● **Document extract**:
+ + + + +

Opinion
2021-1784
02-18-2022
John D. Niles, Carpenter Chartered, Topeka, KS, argued for claimant-appellant. Also represented by John F. Cameron, John F. Cameron, Attorney at Law, Montgomery, AL. Ashley Akers, Commercial Litigation Branch, Civil Division, United States Department of Justice, Washington, DC, argued for respondent-appellee. Also represented by Brian M. Boynton, Martin F. Hockey, Jr., Elizabeth Marie Hosford; Christopher O. Adeloye, Brian D. Griffin, Office of General Counsel, United States Department of Veterans Affairs, Washington, DC.
This disposition is nonprecedential.
Appeal from the United States Court of Appeals for Veterans Claims in No. 19-2296, Senior Judge Robert N. Davis.
John D. Niles, Carpenter Chartered, Topeka, KS, argued for claimant-appellant. Also represented by John F. Cameron, John F. Cameron, Attorney at Law, Montgomery, AL.
Ashley Akers, Commercial Litigation Branch, Civil Division, United States Department of Justice, Washington, DC, argued for respondent-appellee. Also represented by Brian M. Boynton, Martin F. Hockey, Jr., Elizabeth
Marie Hosford; Christopher O. Adeloye, Brian D. Griffin, Office of General Counsel, United States Department of Veterans Affairs, Washington, DC.
Before Taranto, Hughes, and Stoll, Circuit Judges.
Hughes, Circuit Judge.
The Board of Veterans' Appeals granted Robert E. Robinson disability benefits with an effective date of May 2, 1992. Mr. Robinson appealed the Board's effective-date determination, and the Court of Appeals for Veterans Claims affirmed. Mr. Robinson now appeals to us, arguing that the Veterans Court erred by incompletely applying the test for determining the law of the case and by applying the wrong standard of review in analyzing whether a document constitutes a decision. Because the Veterans Court articulated and applied the correct law-of-the-case test and because Mr. Robinson forfeited his standard-of-review argument, we affirm.
I
Mr. Robinson served in the Army from February to June 1974 and from October to November 1977. He filed a claim for disability compensation in December 1974 after experiencing shortness of breath, inability to concentrate, chills, nervousness, dizziness, and blackout spells. The Veterans Affairs regional office issued a rating decision denying Mr. Robinson's application in July 1975, finding no service connection.

+ + + + +

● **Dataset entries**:
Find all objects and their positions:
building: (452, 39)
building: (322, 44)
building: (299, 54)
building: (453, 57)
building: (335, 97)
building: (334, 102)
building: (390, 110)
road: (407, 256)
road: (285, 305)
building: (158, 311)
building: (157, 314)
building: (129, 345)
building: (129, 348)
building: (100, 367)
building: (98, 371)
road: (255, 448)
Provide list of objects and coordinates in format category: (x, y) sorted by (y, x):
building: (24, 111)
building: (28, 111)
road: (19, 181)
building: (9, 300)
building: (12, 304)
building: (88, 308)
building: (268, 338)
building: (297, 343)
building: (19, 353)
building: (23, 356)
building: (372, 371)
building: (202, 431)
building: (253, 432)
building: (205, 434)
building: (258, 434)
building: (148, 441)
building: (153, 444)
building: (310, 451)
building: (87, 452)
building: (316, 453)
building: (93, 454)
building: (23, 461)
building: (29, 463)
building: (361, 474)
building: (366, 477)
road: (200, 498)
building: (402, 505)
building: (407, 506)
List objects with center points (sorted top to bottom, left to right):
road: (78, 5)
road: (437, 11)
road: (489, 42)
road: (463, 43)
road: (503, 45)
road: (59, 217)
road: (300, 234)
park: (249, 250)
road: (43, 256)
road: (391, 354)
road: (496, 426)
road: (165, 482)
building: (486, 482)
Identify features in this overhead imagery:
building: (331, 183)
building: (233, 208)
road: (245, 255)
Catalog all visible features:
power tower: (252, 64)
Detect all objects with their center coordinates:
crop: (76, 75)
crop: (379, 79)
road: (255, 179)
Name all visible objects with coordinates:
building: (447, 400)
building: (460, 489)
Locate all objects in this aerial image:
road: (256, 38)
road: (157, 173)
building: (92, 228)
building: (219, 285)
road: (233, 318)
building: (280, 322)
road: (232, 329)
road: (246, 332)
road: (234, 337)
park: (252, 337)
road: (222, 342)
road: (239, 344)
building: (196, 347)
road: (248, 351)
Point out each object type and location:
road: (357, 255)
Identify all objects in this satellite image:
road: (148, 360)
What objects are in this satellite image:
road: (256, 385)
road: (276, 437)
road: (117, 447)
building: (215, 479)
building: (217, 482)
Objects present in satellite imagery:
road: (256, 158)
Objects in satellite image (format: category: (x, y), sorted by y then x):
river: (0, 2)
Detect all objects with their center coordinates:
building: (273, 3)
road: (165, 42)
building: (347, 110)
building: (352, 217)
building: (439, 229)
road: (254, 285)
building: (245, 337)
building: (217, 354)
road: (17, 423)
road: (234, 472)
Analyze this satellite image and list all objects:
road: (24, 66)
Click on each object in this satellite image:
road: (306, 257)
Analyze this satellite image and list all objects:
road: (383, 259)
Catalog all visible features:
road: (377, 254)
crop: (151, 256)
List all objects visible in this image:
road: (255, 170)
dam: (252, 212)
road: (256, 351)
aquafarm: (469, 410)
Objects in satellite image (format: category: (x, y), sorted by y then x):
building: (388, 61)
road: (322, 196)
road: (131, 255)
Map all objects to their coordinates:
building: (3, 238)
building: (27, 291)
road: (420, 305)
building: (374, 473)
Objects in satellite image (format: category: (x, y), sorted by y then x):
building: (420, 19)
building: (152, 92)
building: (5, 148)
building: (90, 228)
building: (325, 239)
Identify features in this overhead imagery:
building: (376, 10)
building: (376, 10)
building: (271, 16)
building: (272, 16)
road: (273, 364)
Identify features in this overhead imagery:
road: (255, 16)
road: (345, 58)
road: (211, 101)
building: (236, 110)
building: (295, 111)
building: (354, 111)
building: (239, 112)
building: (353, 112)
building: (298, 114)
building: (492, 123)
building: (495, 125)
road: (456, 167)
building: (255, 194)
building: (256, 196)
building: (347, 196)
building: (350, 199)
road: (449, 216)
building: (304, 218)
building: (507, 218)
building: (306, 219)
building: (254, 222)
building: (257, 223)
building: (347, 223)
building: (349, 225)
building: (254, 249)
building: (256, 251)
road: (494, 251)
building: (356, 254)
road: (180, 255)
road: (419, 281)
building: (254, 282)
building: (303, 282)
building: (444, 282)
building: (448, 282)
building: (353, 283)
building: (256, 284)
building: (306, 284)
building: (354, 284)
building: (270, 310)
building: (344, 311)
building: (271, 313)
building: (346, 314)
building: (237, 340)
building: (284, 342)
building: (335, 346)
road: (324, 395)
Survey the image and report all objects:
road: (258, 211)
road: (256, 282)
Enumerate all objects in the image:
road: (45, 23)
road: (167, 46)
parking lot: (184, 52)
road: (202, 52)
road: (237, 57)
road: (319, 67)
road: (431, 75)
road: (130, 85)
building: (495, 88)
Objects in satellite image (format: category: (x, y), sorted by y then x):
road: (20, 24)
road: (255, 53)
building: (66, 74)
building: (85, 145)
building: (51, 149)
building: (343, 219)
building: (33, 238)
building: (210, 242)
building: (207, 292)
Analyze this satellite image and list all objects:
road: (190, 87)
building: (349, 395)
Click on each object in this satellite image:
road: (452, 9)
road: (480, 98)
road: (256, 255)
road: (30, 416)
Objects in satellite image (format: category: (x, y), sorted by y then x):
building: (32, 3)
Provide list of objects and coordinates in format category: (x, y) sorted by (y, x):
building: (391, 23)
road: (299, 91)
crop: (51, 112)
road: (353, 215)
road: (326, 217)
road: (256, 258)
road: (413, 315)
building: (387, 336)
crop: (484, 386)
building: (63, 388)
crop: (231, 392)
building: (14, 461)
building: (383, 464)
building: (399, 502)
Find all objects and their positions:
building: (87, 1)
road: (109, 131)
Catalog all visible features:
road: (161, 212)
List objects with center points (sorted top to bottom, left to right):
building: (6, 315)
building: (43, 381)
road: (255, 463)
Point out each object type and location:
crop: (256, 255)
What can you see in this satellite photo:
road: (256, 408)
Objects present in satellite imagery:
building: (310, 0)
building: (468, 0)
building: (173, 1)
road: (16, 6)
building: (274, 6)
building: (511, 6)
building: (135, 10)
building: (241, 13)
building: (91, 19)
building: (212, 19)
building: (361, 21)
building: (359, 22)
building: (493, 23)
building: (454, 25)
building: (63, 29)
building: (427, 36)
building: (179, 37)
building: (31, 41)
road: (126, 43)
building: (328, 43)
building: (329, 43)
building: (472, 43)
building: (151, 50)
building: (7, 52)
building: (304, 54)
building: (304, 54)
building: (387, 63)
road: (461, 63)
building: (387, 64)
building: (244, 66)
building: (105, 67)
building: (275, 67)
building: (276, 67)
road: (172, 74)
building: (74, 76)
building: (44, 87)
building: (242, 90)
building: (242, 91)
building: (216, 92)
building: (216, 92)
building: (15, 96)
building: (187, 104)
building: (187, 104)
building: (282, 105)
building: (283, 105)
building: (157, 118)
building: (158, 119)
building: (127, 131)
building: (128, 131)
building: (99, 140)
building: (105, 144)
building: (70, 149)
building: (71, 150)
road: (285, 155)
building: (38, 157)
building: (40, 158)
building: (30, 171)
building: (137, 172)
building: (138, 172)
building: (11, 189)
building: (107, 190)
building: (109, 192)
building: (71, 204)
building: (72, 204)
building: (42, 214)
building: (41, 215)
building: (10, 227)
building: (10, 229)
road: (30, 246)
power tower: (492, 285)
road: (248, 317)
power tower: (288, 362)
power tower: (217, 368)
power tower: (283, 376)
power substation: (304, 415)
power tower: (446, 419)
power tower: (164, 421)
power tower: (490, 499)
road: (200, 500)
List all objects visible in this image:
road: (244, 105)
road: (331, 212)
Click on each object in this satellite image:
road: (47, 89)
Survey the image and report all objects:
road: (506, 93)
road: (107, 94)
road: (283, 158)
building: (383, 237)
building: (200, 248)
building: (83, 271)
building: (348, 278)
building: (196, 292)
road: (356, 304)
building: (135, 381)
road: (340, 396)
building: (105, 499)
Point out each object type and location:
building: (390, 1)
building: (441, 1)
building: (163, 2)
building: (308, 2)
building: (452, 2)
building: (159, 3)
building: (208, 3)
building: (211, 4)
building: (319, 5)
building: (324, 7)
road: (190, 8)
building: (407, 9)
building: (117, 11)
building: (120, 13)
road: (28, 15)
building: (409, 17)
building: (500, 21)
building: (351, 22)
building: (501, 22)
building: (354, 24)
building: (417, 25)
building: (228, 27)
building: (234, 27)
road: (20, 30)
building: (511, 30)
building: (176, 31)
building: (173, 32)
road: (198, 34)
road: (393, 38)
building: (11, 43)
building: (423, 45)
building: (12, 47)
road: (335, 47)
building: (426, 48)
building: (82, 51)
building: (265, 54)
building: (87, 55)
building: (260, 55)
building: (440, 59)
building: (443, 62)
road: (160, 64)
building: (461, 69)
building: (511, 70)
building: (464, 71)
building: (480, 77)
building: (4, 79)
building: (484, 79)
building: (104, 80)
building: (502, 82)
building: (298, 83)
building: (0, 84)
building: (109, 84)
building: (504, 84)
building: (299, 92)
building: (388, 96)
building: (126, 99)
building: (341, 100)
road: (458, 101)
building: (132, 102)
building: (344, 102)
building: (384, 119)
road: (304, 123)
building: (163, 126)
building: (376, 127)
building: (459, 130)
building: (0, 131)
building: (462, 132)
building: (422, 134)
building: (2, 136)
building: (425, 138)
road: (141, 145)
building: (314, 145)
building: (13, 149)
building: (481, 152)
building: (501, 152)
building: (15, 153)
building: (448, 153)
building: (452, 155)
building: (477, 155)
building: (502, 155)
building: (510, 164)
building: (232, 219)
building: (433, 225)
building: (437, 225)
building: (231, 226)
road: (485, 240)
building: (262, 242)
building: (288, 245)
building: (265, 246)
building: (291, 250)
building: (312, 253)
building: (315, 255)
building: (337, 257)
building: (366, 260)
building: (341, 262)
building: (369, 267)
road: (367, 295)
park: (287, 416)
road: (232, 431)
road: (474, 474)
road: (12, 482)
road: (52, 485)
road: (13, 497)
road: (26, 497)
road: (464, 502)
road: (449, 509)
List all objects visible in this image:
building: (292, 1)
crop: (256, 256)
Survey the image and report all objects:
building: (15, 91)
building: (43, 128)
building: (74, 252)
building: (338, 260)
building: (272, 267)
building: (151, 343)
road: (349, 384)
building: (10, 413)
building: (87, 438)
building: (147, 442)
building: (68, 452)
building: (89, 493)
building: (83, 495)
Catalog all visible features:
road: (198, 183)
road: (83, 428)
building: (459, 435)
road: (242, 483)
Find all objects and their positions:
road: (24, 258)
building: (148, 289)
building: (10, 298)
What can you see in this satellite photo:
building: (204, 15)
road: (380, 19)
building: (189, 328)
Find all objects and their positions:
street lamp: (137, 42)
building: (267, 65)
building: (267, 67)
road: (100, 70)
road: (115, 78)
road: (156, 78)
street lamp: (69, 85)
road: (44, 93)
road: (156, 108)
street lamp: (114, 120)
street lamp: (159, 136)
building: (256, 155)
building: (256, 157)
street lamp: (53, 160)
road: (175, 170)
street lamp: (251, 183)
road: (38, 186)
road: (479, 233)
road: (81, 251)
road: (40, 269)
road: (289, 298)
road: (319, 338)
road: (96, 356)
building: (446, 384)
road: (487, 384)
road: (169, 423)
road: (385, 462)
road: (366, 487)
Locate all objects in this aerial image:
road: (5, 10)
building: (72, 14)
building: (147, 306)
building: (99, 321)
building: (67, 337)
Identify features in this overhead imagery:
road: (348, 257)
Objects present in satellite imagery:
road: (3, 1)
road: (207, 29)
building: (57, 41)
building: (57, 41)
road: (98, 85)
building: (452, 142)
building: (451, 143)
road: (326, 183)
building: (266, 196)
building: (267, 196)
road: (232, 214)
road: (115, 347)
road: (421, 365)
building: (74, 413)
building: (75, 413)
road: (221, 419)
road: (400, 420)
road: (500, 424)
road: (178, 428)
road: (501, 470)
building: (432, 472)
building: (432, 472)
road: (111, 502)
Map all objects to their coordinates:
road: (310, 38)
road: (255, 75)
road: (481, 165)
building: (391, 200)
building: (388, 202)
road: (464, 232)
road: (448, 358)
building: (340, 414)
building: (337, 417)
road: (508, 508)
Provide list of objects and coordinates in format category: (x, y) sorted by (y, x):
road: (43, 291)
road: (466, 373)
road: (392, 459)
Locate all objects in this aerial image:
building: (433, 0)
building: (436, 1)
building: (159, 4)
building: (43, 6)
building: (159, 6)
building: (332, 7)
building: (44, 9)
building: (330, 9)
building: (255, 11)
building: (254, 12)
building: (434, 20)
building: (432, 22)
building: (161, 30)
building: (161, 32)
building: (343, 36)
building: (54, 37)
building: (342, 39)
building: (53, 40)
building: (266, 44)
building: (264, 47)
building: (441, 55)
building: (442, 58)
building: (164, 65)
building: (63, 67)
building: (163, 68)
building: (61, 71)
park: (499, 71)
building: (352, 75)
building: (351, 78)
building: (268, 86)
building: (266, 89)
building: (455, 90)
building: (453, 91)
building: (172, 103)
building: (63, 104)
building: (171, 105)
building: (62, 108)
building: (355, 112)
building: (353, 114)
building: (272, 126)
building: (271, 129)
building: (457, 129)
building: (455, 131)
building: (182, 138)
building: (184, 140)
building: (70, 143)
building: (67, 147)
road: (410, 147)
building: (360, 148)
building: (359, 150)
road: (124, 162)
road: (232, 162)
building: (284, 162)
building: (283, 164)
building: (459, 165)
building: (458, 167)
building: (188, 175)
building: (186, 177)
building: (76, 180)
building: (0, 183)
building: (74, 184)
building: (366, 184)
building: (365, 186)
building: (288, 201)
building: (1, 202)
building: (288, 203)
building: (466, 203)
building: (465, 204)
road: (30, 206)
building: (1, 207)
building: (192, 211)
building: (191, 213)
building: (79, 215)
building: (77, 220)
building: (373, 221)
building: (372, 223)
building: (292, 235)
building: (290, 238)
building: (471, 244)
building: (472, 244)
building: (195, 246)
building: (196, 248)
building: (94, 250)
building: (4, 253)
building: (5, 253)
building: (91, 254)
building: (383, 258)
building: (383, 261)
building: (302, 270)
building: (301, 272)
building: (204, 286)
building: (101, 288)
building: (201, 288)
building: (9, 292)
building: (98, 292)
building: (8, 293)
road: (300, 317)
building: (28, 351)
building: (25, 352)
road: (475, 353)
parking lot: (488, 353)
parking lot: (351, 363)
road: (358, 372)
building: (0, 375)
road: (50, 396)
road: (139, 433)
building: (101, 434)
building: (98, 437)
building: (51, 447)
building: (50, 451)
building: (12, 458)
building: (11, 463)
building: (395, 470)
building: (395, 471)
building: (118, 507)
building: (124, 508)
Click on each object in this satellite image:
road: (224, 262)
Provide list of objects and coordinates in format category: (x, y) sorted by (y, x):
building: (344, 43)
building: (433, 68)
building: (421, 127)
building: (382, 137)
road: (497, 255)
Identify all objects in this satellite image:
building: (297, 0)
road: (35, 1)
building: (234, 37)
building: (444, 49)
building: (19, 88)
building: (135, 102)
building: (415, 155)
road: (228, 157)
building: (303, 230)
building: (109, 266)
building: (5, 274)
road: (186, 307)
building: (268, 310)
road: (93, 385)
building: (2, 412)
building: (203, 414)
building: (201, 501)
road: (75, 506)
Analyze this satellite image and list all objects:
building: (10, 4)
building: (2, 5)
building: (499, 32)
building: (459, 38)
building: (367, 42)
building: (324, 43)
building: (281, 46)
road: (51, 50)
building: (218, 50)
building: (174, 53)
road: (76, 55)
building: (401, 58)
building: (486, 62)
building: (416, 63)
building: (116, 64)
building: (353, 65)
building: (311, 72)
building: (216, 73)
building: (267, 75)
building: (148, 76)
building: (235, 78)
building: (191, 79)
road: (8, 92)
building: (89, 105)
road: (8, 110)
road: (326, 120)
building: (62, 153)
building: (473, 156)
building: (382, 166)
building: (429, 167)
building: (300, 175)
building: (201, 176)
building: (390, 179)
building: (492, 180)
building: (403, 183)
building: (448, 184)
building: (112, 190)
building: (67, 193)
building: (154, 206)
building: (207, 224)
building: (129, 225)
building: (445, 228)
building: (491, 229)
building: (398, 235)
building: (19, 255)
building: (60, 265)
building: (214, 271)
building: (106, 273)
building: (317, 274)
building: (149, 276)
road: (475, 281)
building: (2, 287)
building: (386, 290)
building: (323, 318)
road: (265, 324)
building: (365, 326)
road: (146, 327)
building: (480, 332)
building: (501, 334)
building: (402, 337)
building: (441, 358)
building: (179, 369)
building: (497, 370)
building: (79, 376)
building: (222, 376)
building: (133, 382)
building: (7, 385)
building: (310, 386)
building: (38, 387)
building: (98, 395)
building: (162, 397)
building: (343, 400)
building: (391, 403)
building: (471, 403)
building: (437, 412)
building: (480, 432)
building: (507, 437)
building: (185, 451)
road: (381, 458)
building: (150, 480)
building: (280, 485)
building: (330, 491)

+ + + + +

● **Challenge**:
Copy from the court opinion the passage starting with "Appeal from the" and going on through "Hughes, Circuit Judge.".

● **Task response**:
Appeal from the United States Court of Appeals for Veterans Claims in No. 19-2296, Senior Judge Robert N. Davis.
John D. Niles, Carpenter Chartered, Topeka, KS, argued for claimant-appellant. Also represented by John F. Cameron, John F. Cameron, Attorney at Law, Montgomery, AL.
Ashley Akers, Commercial Litigation Branch, Civil Division, United States Department of Justice, Washington, DC, argued for respondent-appellee. Also represented by Brian M. Boynton, Martin F. Hockey, Jr., Elizabeth
Marie Hosford; Christopher O. Adeloye, Brian D. Griffin, Office of General Counsel, United States Department of Veterans Affairs, Washington, DC.
Before Taranto, Hughes, and Stoll, Circuit Judges.
Hughes, Circuit Judge.